After the defeat, only the second in his career, Ali said,
"I never thought of losing, but now that it's happened, the only thing is to do it right. That's my obligation to all the people who believe in me. We all have to take defeats in life."
Bernie Sanders, listen to Muhammad Ali.
The Democratic primary is over. Hillary Clinton has secured the 2,383 delegates required to win
her party's presidential nomination -- amassing both more pledged delegates and superdelegates than Sanders.
It was unfortunate that the AP decided to call the race before states like California and New Jersey weighed in, but even those votes are just to confirm the now foregone conclusion. Say what you will about the primary rules and whether they should be reconsidered, Hillary Clinton played by those rules and won fair and square. And Bernie Sanders lost. The only thing left now is for Sanders "to do it right."
I still believe in Bernie Sanders. I believe in his commitment to make the Democratic Party more accountable to progressive populist values and to make American elections more accountable to voters. That has been his revolutionary mission from day one -- to disentangle our political system from Wall Street and big business and thus render the decisions and actions of politics less reflexively centrist.
And Sanders has already succeeded. Clinton is a more progressive and accountable candidate because of Sanders. Her positions on fracking, universal health care and the Trans-Pacific Partnership trade deal have all become more progressive because of Sanders' prodding.
That's good for Democrats and for Clinton. On the one hand, with Sanders out of contention, more progressive positions will help Clinton animate the Democratic base in the general election. And faced with Donald Trump, whose candidacy has in no small part been fueled by his anti-trade tirades, Clinton is in a stronger position to appeal to swing voters on this key populist issue.

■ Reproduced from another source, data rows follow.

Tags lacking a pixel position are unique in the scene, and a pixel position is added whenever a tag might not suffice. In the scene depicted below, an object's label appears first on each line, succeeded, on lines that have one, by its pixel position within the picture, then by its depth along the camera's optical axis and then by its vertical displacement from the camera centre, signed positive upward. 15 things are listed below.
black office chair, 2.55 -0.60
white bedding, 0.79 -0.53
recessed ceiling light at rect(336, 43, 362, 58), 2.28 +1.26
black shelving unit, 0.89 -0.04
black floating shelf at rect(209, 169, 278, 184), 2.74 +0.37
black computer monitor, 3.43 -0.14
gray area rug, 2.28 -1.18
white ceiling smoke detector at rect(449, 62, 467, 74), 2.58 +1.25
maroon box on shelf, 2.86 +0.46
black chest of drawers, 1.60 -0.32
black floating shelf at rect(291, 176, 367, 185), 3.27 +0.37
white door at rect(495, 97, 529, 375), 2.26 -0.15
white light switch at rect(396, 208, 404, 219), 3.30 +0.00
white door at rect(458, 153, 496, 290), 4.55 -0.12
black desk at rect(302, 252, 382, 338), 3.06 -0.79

Plus Sanders has made Clinton a better candidate in terms of style as well as substance. In debates and on the stump, Clinton has genuinely gotten better at being relaxed as well as at sharpening her points. Having a challenger forced her to raise her game for black and Latino voters, who likely otherwise would have been taken for granted as they usually are by the Democratic establishment.

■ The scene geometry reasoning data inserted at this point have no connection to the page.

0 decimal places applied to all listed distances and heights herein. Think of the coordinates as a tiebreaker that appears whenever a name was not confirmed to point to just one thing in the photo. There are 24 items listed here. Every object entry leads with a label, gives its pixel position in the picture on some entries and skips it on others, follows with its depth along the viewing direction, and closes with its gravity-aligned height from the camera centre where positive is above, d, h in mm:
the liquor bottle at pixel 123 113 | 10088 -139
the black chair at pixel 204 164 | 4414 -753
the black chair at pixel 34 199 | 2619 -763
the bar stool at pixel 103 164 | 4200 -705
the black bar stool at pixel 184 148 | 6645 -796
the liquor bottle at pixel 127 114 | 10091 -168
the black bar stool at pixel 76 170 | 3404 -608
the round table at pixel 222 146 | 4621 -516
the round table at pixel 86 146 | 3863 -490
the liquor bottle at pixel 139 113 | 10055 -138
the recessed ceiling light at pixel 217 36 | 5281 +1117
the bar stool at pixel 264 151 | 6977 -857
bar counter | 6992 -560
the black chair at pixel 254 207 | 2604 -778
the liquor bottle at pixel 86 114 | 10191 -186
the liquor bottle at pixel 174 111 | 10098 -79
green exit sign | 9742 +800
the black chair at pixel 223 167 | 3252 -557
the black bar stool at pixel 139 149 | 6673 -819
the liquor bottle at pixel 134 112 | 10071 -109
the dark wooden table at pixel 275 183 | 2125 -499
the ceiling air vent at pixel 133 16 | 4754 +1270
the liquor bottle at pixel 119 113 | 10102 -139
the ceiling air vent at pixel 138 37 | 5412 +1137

Though I wish it had been even more pronounced than a few questions about "voters of color" during the Sanders-Clinton debates, it was still a noticeable and welcome change that we were discussing this at all, largely due to the unrelenting and important leadership of Black Lives Matter and pro-immigrant rights advocacy groups.
The longer-term work of the Sanders revolution remains unfinished, however. The Democratic Party still must grapple with how it reflects the broader populist moment sweeping the Democratic base and the entire country. Voters on both sides of the aisle are clearly fed up with politics as it is -- and understandably so.
And Sanders remains uniquely positioned not only to crystalize that discontent but turn it into constructive action. So his supporters weren't able to win the primary race. They can still win the sort of vital structural reforms that will make politics more representative and accountable going forward. Sanders must continue to lead this fight.
What he must not do is continue to fight Clinton.
Instead he must enthusiastically and energetically support the Democratic Party nominee and urge all of his supporters to do the same. At the same point in 2008, large percentages of Clinton supporters said they wouldn't vote for Barack Obama if he became the Democratic nominee and many said they would support Republican John McCain instead, but those Clinton supporters eventually came around, in no small part because
Clinton herself vociferously encouraged them to do so.
Sanders and his supporters, myself included, have key differences with Clinton, and those differences won't go away. But they are undeniably dwarfed by the massive departure from core values and the lack of basic experience and competence that Trump represents. It's time for those who have even deep concerns about Clinton to come to their senses.
Bernie Sanders and Hillary Clinton agree on far, far more than they disagree. And we must not allow Trump to become president.
The Sanders revolution can and should continue on to the Democratic National Convention and beyond. But the Sanders campaign, in any formal sense of trying to win or wrest the nomination, should end.
The sting like a bee phase of this primary is over. It is now time for Sanders and his supporters to float magnanimously like butterflies -- to champion Hillary Clinton and defeat Donald Trump.